The height of each bar also represents the percentage of the course the student has completed.  For example, Henry is about 75% done with his religion for the year.   If there is a small “alarm clock” icon near the letter grade, this indicates the student is behind your custom school year schedule and free generated lesson plans.


Progress by course

This section is similar to the previous, except that here the data is broken down by courses rather than subjects. We realize this might be confusing, and you might wonder what the difference is between a subject and course.  To understand the difference, please note that some of our courses are actually “master courses” which contain other courses.  For example, our “Sacred Scripture 1” course contains the sub courses “Genesis”, “St. Matthew’s Gospel”, and others. (Each of these books of Scripture could be taken as a separate course on its own, which makes it convenient for parents who really want to customize their student’s program).   On the other hand, some courses like “Algebra 1” have no sub course; for such courses, there indeed is no difference between the subject (math) and the course (Algebra-1).

In other words, this “progress by course” chart contains a bar of information for each course and sub course.

There are also two important details on this chart:

  • If an alarm clock is showing, this chart also shows how far behind the student is. 
  • If any bars are red, this indicates we are missing coursework for that course.  For example, let us support Henry has submitted lessons  1, 2, 3, 5, and 6 of his “Heart for Europe” history book, but for some reason forgot to send us lesson 4.  That course would show a red bar.

Course lesson details

This chart offers the most detailed information, including the individual grades received on each lesson within a course.  This really helps to explain the “why” of the currently-calculated grade for that course.  For example, you might wonder “Why is Robert’s chemistry grade so low?”  Expanding the details of that course would show that he did poorly on his Review Lesson for chapters 1 -4 (as shown here).

Missing Coursework Reports

Part of the Academic Progress Report is a Missing Coursework Report.  This report indicates you what coursework we should have received, but have not.  NOTE:  This report has nothing to do with the academic schedule; it only indicates “gaps” based on the coursework you have submitted.  Those gaps can happen for one of two reasons:

1.  We have received coursework from a lesson, but are missing coursework from a previous lesson.  For example, let us say we have received coursework for Joseph’s Biology, Lesson 35, yet we have never received anything from Lesson 34.

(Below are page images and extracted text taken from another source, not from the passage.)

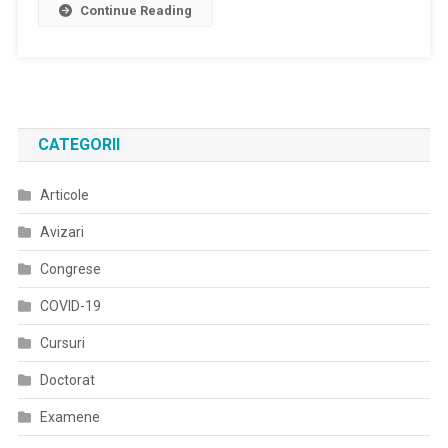
Continue Reading
Lipsă
Administrare
În
Pentru
Spitale.
Copii
Pacienții
Şi
Caută
Adolescenţi
Din
CATEGORII
Farmacie
În
Articole
Farmacie
Anumite
Avizari
Citostatice:
Avem
Congrese
Copii
COVID-19
De
Crescut,
Cursuri
E
Doctorat
Groaznic!
Examene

2.  We are missing coursework within a lesson.  This happens when we do not receive all the pages for a Lesson.  For example, Lesson 16 might consist of pages 35-40 in the exercises manual, but for some reason, we are missing pages 36-37.   NOTE:  Please remember to submit all pages, even the blank ones or ones with just pictures.

Here is  a sample report:

Course: Biology

Page(s) Exercise(s) Question(s)

Page: 8

Exercise 2.1 1, 2, 3, 4
Exercise 2.2 1, 2, 3, 4, 5
Exercise 2.3 1, 2, 3

Page: 9

Exercise 2.5 5

Course: Catechism Level 3

Page(s) Exercise(s) Question(s)

Page: 15

Exercise 3.1 1, 2, 3, 4, 5

Page: 16

Exercise 3.2 1, 2, 3, 4, 5, 6
Exercise 3.3 1, 2, 3, 4
Exercise 3.4 4

What to do about missing coursework

If your report indicates missing pages, simply find those pages wherever your student stores them (we suggest that after you scan and submit the pages, simply put them in a folder or box; do not throw them away), and resubmit them.  Please only resubmit the missing pages – do not resubmit pages which are not listed.  Thank you!